第2話 武装解除に成功しました

 一限の授業が終わると、さっそく麦谷紅ばくや くれない田主輝奈子たぬし きなこの席に文字通り飛んで来た。


 麦谷はロケットのようにジャンプし空中で一回転すると、田主の席の隣に「シュタッ」と着地した。そして髪をさらりとかき上げながら自信満々に言った。

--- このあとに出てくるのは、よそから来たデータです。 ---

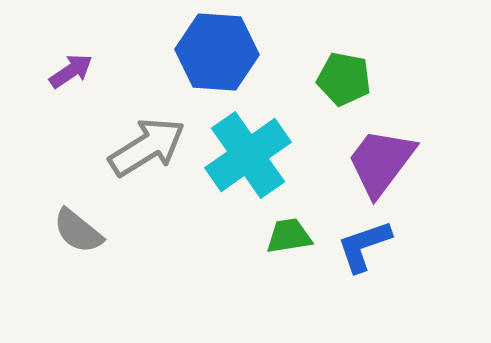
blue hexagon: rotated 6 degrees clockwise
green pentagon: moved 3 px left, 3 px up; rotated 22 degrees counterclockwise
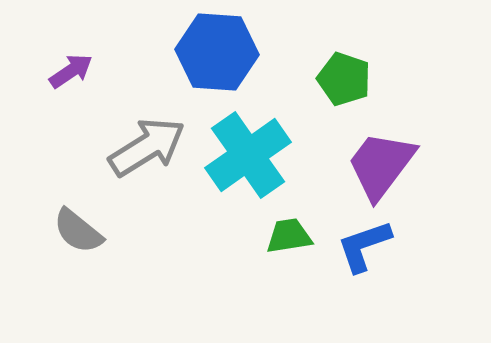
green pentagon: rotated 8 degrees clockwise
purple trapezoid: moved 3 px down
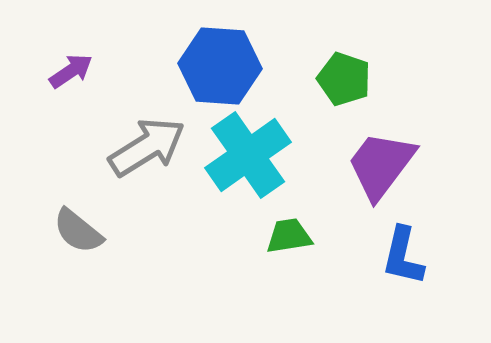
blue hexagon: moved 3 px right, 14 px down
blue L-shape: moved 39 px right, 10 px down; rotated 58 degrees counterclockwise
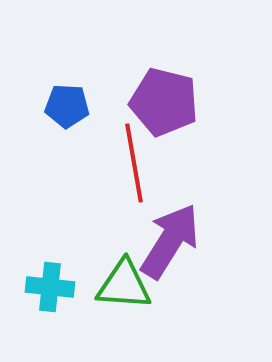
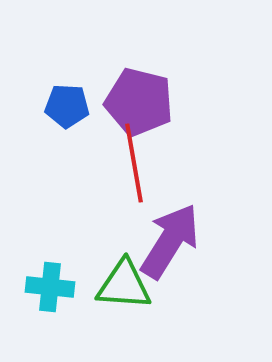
purple pentagon: moved 25 px left
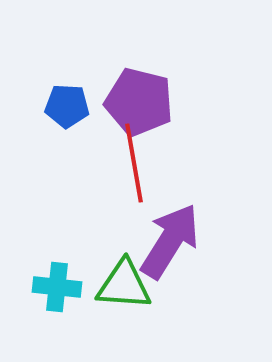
cyan cross: moved 7 px right
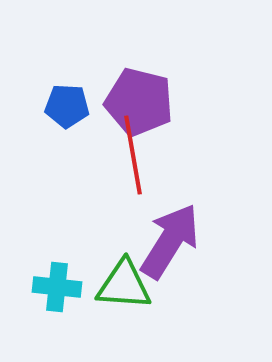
red line: moved 1 px left, 8 px up
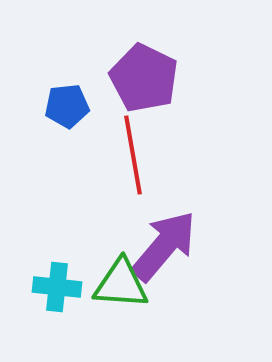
purple pentagon: moved 5 px right, 24 px up; rotated 12 degrees clockwise
blue pentagon: rotated 9 degrees counterclockwise
purple arrow: moved 6 px left, 5 px down; rotated 8 degrees clockwise
green triangle: moved 3 px left, 1 px up
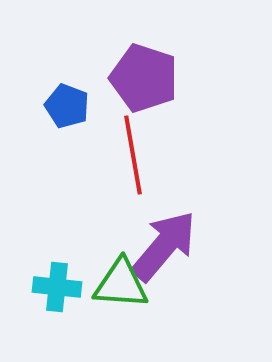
purple pentagon: rotated 8 degrees counterclockwise
blue pentagon: rotated 27 degrees clockwise
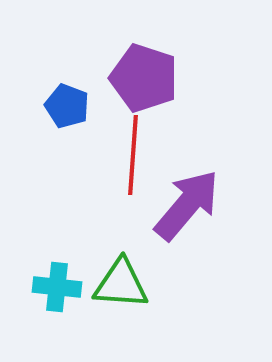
red line: rotated 14 degrees clockwise
purple arrow: moved 23 px right, 41 px up
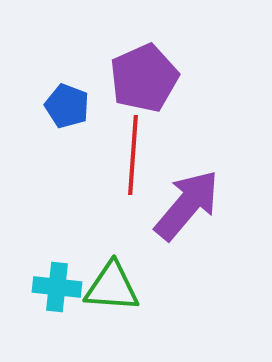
purple pentagon: rotated 30 degrees clockwise
green triangle: moved 9 px left, 3 px down
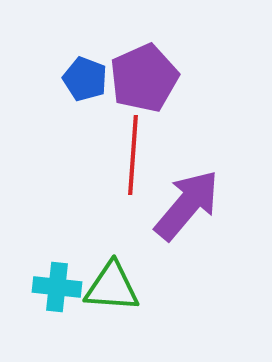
blue pentagon: moved 18 px right, 27 px up
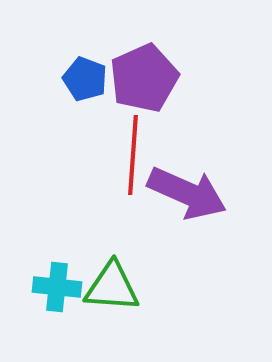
purple arrow: moved 12 px up; rotated 74 degrees clockwise
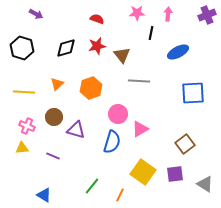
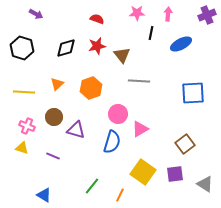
blue ellipse: moved 3 px right, 8 px up
yellow triangle: rotated 24 degrees clockwise
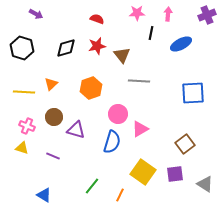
orange triangle: moved 6 px left
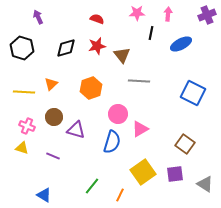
purple arrow: moved 2 px right, 3 px down; rotated 144 degrees counterclockwise
blue square: rotated 30 degrees clockwise
brown square: rotated 18 degrees counterclockwise
yellow square: rotated 20 degrees clockwise
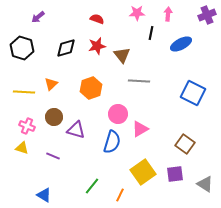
purple arrow: rotated 104 degrees counterclockwise
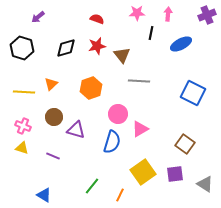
pink cross: moved 4 px left
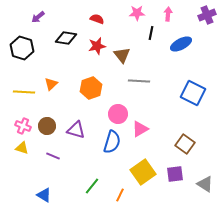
black diamond: moved 10 px up; rotated 25 degrees clockwise
brown circle: moved 7 px left, 9 px down
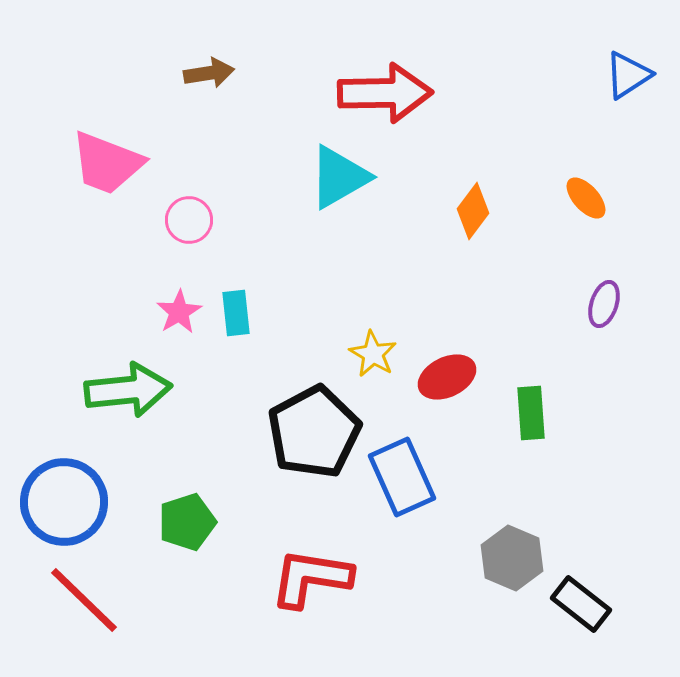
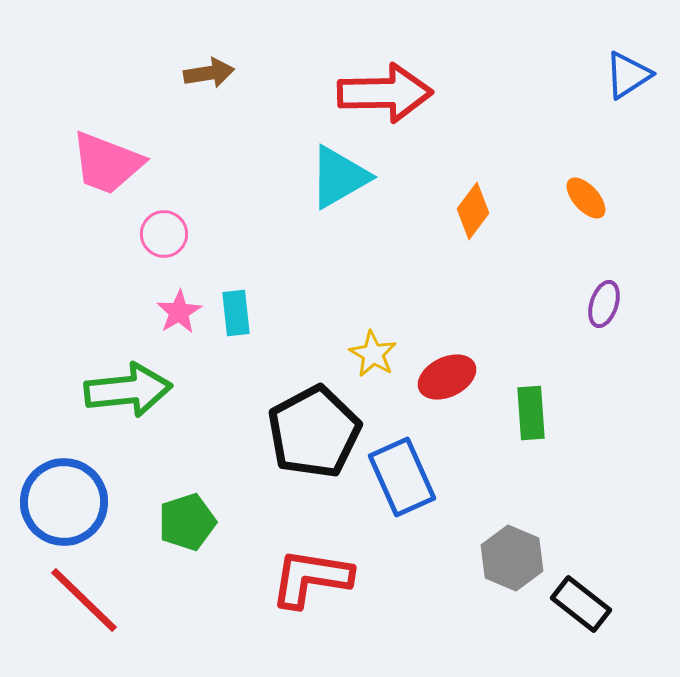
pink circle: moved 25 px left, 14 px down
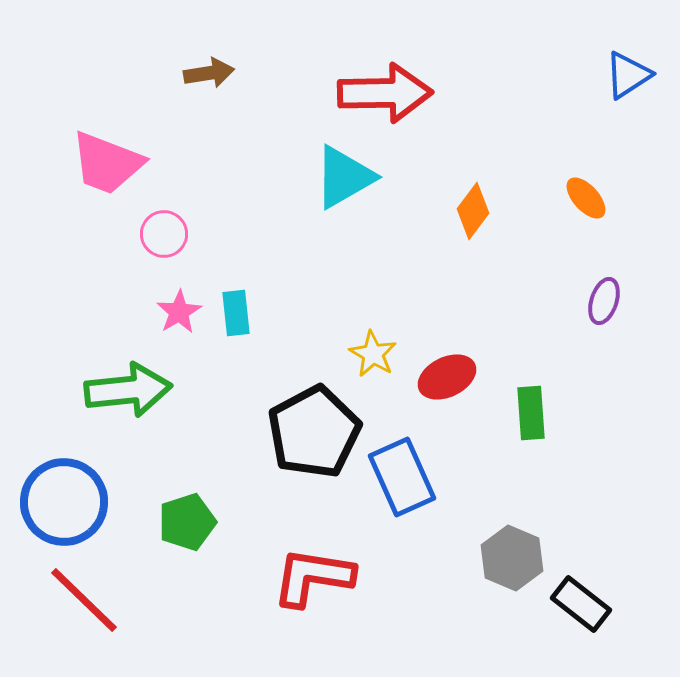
cyan triangle: moved 5 px right
purple ellipse: moved 3 px up
red L-shape: moved 2 px right, 1 px up
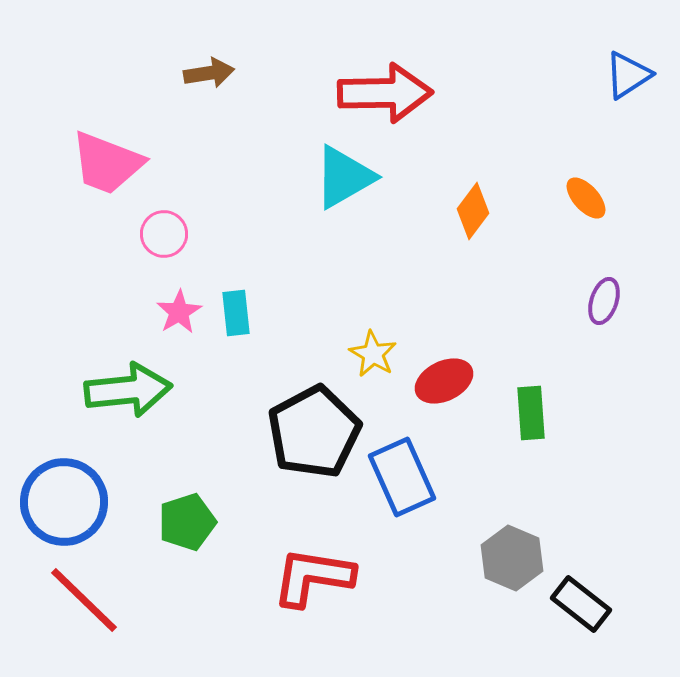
red ellipse: moved 3 px left, 4 px down
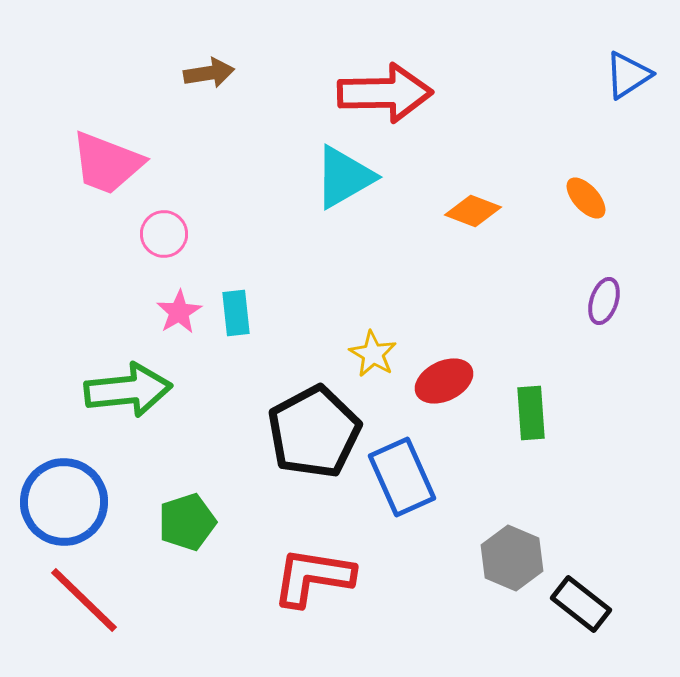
orange diamond: rotated 74 degrees clockwise
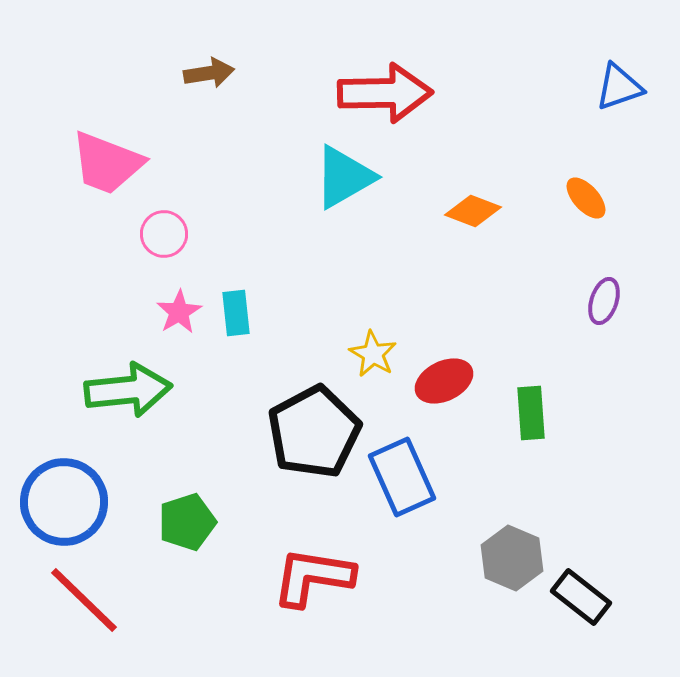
blue triangle: moved 9 px left, 12 px down; rotated 14 degrees clockwise
black rectangle: moved 7 px up
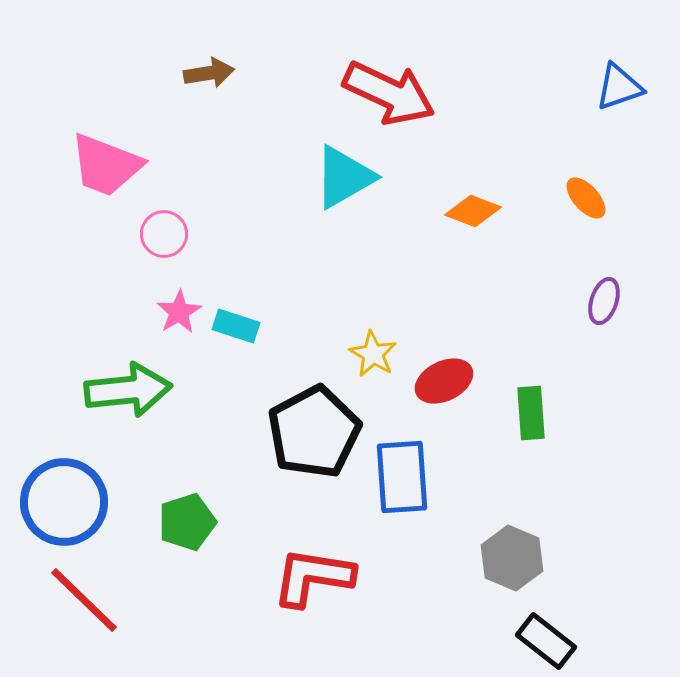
red arrow: moved 4 px right; rotated 26 degrees clockwise
pink trapezoid: moved 1 px left, 2 px down
cyan rectangle: moved 13 px down; rotated 66 degrees counterclockwise
blue rectangle: rotated 20 degrees clockwise
black rectangle: moved 35 px left, 44 px down
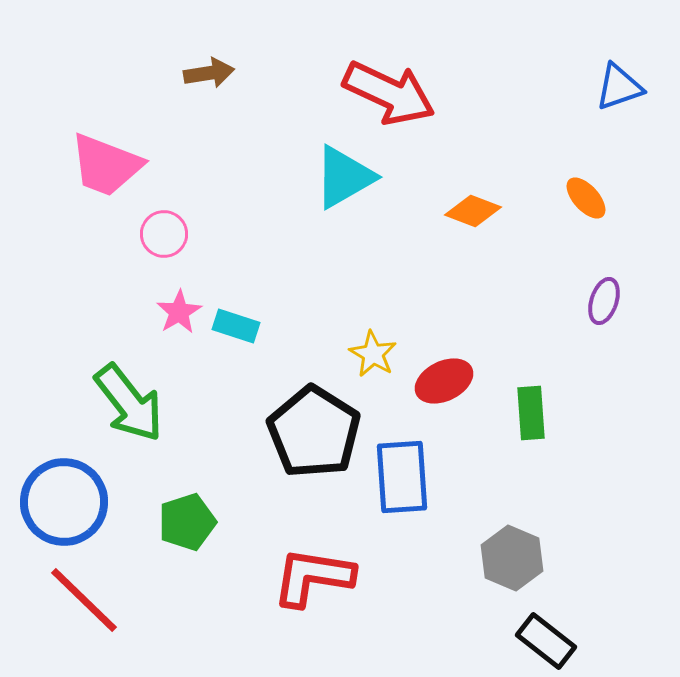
green arrow: moved 1 px right, 13 px down; rotated 58 degrees clockwise
black pentagon: rotated 12 degrees counterclockwise
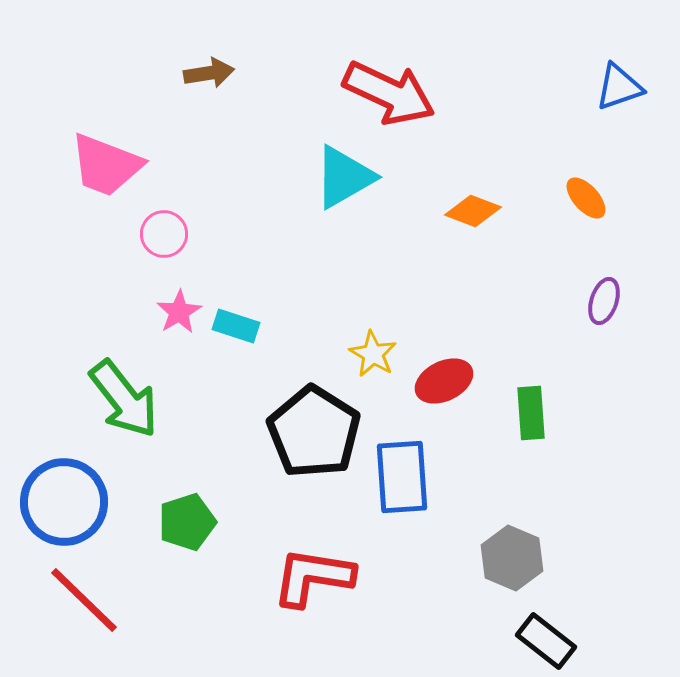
green arrow: moved 5 px left, 4 px up
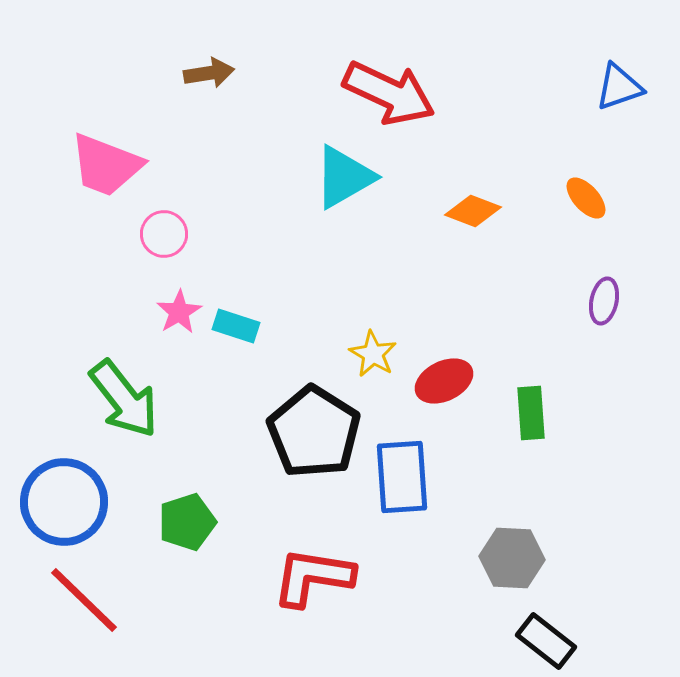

「ふふっ、登校中に権力の走狗おまわりさんから奪ったこの拳銃で、あなたを抹殺するわ!どう、怖いでしょう」


 麦谷は拳銃を突き付けた。田主は表情を変えずに言った。


「ふぁあ、規則によって警察官が持っている拳銃は普段は回転式弾倉シリンダーに弾を装填そうてんしないことになっているのです。なのでわたしは殺せないのです」


「ええっ!そうなの!」


 麦谷の顔がみるみる青ざめ、全身がガタガタと震えだし動揺どうようを示した。


(本当は口から出まかせを言っただけなのですが、うまくいったのです)


 田主は心の中でほくそ笑んだ。


「でも、銃の種類によっては常時装填していることもあるので、わたしが代わりに刻印を確認してあげるのです」


田主はひょいっと拳銃を取り上げた。


「この武器は危険なので、危険物として先生に渡しておきます」


「ああっ」


 麦谷はさよならホームランを打たれた高校野球の投手のようにガックリと膝をついた。


「……くっ、まんまと武装解除されてしまったわ。わたしのテロリストとしてのアイデンティティが……」


 田主は麦谷をなぐさめることにした。


「だ、だいじょうぶですよ……麦谷さんのポケットにはまだ魚があるからアイデンティティは失われていないのです……」


「さかな?何言ってるの、わたしのポケットにそんなものが……あったわ!そうよ、規制をかいくぐるためにサンマを用意したのを忘れていたわ!」


 田主はわざとらしく、「うんうん」と二回うなずいた。


「忘れることは誰にでもあるのです。それよりもこれから先、サンマを忘れないようにすることが重要というわけです」


「くっ、あなたの方が一枚上手だったわね。アイデンティティは持っている道具ではなく、思想と矜持きょうじだということを忘れていたわ」


 麦谷は元気を取り戻した。


 麦谷紅は最後に、優雅に髪をかき上げて言った。


「ふっ……今日のところは戦略的撤退ということにするわ。でも必ず態勢を立て直してあなたをテロ攻撃の標的にするから覚悟しておくことね」


 ――こうして麦谷の転校初日、危うい均衡きんこうの上で校内の平和は維持されたのであった。